Plaintiff's counsel, in his affirmation in opposition concedes that the incomes used in the statutory support calculations do not reflect the parties' financial realities; however, he still asserts that the parties' agreement "was the product of three months of fair, transparent, and voluntary mediation" [NYSCEF #38, p. 4-5]. Notwithstanding this assertion that the negotiation was "fair" plaintiff's counsel conceded on the record on March 17, 2025, that he filed the RJI to "force" the settlement because plaintiff felt like the three (3) months of negotiations was taking too long. Defendant contends that part of the delay in the negotiations was because she was trying to find legal counsel without having financial resources to pay for counsel. Plaintiff's [*5]counsel also conceded on May 25, 2025 that defendant agreed to terms in the Second Agreement not from a knowing waiver of what the maintenance guidelines calculation was based on the parties' actual incomes but because she also "knew her spouse [plaintiff] would not agree to give spousal support" so she was forced to negotiate an attempted agreement where support was not involved [NYSCEF #43, p. 19].

__PROBLEM REQUIREMENTS__. Extend the court excerpt about the parties' spousal support agreement, picking up right after its final sentence. You won't need the items that come after this sentence.

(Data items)
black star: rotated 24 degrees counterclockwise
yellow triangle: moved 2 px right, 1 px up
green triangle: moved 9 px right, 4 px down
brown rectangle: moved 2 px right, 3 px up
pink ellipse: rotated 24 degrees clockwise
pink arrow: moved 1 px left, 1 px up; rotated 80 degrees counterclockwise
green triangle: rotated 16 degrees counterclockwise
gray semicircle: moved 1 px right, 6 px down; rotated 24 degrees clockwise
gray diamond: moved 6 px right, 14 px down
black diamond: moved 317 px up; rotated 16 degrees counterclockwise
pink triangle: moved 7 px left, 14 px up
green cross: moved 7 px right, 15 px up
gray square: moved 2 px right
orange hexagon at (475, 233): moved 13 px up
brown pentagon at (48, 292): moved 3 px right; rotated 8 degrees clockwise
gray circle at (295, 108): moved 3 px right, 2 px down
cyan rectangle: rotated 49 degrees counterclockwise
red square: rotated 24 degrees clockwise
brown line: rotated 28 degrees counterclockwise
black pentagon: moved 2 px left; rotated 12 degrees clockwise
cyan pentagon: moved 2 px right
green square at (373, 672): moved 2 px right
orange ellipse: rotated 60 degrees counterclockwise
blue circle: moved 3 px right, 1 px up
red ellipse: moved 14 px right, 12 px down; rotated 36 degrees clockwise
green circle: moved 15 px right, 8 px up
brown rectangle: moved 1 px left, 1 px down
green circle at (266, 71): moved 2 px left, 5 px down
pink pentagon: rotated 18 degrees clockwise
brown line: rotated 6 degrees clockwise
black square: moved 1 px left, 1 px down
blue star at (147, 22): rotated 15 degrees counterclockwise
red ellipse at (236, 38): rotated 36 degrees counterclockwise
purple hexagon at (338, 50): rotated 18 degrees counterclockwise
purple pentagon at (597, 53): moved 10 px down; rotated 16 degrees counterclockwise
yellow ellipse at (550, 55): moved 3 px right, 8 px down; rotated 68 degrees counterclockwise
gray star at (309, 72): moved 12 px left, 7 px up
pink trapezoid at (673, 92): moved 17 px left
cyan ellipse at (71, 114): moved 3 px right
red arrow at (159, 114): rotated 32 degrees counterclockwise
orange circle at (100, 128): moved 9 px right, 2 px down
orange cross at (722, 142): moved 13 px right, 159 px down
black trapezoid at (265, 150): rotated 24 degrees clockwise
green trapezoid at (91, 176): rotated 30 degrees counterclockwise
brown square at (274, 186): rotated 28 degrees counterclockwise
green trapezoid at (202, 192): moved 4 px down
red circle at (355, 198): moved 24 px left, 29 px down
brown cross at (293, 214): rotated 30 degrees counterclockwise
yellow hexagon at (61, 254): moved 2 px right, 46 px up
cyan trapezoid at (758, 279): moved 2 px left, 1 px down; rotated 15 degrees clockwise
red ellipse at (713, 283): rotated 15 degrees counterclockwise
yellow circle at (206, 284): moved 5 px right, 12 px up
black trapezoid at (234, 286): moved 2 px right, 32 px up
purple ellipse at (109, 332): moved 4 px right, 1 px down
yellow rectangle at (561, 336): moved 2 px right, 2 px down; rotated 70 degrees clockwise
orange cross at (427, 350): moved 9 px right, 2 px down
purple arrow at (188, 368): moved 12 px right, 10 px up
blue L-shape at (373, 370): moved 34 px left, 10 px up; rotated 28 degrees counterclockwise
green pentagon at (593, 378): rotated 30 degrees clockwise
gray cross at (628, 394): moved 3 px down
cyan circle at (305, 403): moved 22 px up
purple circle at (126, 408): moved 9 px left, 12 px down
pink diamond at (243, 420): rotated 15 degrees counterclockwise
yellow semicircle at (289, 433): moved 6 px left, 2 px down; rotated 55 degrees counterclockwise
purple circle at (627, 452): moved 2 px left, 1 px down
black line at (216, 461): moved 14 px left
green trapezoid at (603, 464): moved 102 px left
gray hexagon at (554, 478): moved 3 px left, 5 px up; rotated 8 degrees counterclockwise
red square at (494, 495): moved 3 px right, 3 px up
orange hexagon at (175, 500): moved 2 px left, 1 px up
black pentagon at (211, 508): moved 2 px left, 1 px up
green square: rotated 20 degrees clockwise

__SOLVED EXERCISE__.
Pursuant to the New York Post-divorce Maintenance Guidelines (Domestic Relations 236 (B)(6), the calculation of maintenance guidelines must be provided where there is a self-represented party, as there is here. Parties are entitled to opt-out of the post-divorce maintenance computational formula established in Domestic Relations Law § 236 provided that the parties comply with Domestic Relations Law § 236(B)(3). Domestic Relations Law § 236(B)(3) states that:
"An agreement by the parties, made before or during the marriage, shall be valid and enforceable in a matrimonial action if such agreement is in writing, subscribed by the parties, and acknowledged or proven in the manner required to entitle a deed to be recorded. Such an agreement may include . . . provision for the amount and duration of maintenance or other terms and conditions of the marriage relationship, subject to the provisions of section 5-311 of the general obligations law, and provided that such terms were fair and reasonable at the time of the making of the agreement and are not unconscionable at the time of entry of final judgment."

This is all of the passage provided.